## BRANO PROPOSTO
Bouman, attualmente professoressa al California Institute of Technology di Pasadena, ha collaborato con i già citati Harvard-Smithsonian Center for Astrophysics e con il MIT Haystack Observatory per finalizzare la formula che avrebbe processato le immagini prodotte dall’Event Horizon Telescope.
Scattare una foto ad un buco nero è paragonabile a fotografare un pompelmo che si trova sulla Luna, ma con un radiotelescopio”, dice Bouman. “Significa che per fotografare qualcosa di così piccolo avremmo bisogno di un telescopio con un diametro di 10.000 chilometri, il che non è pratico, poiché il diametro della Terra è minore di 13.000 chilometri.”


Per aggirare questo problema, Bouman ha basato l’algoritmo non su singolo telescopio, bensì su radiotelescopi piazzati in tutto il mondo, raccogliendo 5 petabyte di informazioni, che equivalgono a mezza tonnellata di hard disk; in sostanza, CHIRP ha ricostruito e perfezionato le immagini originali per generare l’ormai famosa foto, che sta giustamente facendo il giro del mondo.

Voci tratte da un dataset:
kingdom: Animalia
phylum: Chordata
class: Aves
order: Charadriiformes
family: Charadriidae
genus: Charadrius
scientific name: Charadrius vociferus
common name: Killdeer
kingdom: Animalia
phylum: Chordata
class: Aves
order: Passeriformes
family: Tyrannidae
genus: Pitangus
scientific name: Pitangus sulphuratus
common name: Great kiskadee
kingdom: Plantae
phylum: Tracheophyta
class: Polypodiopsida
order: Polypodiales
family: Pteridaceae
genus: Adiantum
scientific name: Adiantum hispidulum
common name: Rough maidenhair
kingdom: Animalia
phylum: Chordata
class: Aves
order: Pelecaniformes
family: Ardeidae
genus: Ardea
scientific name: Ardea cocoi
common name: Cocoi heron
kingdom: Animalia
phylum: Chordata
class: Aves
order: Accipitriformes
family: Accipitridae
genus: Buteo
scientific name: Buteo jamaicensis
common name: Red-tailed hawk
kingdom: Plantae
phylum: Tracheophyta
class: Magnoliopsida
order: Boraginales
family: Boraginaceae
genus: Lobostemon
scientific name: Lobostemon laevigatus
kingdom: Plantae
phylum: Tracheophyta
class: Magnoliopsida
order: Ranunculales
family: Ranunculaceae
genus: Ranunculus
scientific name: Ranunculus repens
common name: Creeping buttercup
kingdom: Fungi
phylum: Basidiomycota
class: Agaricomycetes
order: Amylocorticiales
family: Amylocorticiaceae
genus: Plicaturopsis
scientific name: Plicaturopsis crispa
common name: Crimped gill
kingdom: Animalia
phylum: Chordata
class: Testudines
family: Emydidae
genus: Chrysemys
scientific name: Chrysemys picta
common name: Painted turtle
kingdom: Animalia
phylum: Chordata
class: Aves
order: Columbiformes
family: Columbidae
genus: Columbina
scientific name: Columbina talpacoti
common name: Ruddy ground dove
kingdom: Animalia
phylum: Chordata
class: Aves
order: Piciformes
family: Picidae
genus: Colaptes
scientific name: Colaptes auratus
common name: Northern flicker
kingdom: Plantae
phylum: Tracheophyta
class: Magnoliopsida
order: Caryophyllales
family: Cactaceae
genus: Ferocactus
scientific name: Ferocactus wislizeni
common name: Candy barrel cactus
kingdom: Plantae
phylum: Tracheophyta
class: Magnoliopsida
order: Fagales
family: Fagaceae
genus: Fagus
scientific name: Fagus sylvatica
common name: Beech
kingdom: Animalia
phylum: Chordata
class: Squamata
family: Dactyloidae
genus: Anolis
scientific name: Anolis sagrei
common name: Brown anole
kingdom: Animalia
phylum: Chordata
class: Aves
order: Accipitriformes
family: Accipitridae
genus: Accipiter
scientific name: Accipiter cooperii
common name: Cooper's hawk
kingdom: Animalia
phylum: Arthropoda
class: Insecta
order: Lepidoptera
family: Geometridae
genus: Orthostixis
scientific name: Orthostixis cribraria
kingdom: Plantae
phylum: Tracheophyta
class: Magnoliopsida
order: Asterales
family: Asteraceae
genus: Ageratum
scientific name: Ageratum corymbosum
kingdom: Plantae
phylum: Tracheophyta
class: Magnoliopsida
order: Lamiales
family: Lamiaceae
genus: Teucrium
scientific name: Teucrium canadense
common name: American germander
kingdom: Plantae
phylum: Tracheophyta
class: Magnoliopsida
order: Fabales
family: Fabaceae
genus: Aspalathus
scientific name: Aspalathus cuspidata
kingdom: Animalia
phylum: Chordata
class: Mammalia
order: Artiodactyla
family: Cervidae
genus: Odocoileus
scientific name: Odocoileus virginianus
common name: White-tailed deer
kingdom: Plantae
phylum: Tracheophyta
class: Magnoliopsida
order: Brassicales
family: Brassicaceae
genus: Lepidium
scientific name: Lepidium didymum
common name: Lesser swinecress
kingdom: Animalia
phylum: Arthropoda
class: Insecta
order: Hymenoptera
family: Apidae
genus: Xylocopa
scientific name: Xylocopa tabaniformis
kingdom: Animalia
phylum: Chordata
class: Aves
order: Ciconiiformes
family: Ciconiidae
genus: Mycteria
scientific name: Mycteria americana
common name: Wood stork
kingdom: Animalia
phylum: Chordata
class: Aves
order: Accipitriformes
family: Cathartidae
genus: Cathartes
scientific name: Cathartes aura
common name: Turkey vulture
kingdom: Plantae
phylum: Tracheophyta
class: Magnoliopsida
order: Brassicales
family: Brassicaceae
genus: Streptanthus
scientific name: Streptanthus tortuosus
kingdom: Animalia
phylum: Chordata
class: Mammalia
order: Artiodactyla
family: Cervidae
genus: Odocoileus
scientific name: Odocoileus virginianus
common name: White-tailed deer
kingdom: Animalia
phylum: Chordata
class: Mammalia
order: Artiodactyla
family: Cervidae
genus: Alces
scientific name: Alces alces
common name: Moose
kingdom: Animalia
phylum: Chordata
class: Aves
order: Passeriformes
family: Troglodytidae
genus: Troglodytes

## ATTIVITÀ DA SVOLGERE
1) Trascrivi parola per parola il tratto del brano sulla foto del buco nero che va da "Bouman, attualmente professoressa" fino a "dall’Event Horizon Telescope.".
2) Riscrivi il tratto dei record che va dalla riga contenente "scientific name: Streptanthus tortuosus" fino alla fine dei record, sostituendo "family" con "famiglia" e lasciando invariato tutto il resto.
Il brano e i record sono materiali distinti e indipendenti.

## RISULTATI
1)
Bouman, attualmente professoressa al California Institute of Technology di Pasadena, ha collaborato con i già citati Harvard-Smithsonian Center for Astrophysics e con il MIT Haystack Observatory per finalizzare la formula che avrebbe processato le immagini prodotte dall’Event Horizon Telescope.

2)
scientific name: Streptanthus tortuosus
kingdom: Animalia
phylum: Chordata
class: Mammalia
order: Artiodactyla
famiglia: Cervidae
genus: Odocoileus
scientific name: Odocoileus virginianus
common name: White-tailed deer
kingdom: Animalia
phylum: Chordata
class: Mammalia
order: Artiodactyla
famiglia: Cervidae
genus: Alces
scientific name: Alces alces
common name: Moose
kingdom: Animalia
phylum: Chordata
class: Aves
order: Passeriformes
famiglia: Troglodytidae
genus: Troglodytes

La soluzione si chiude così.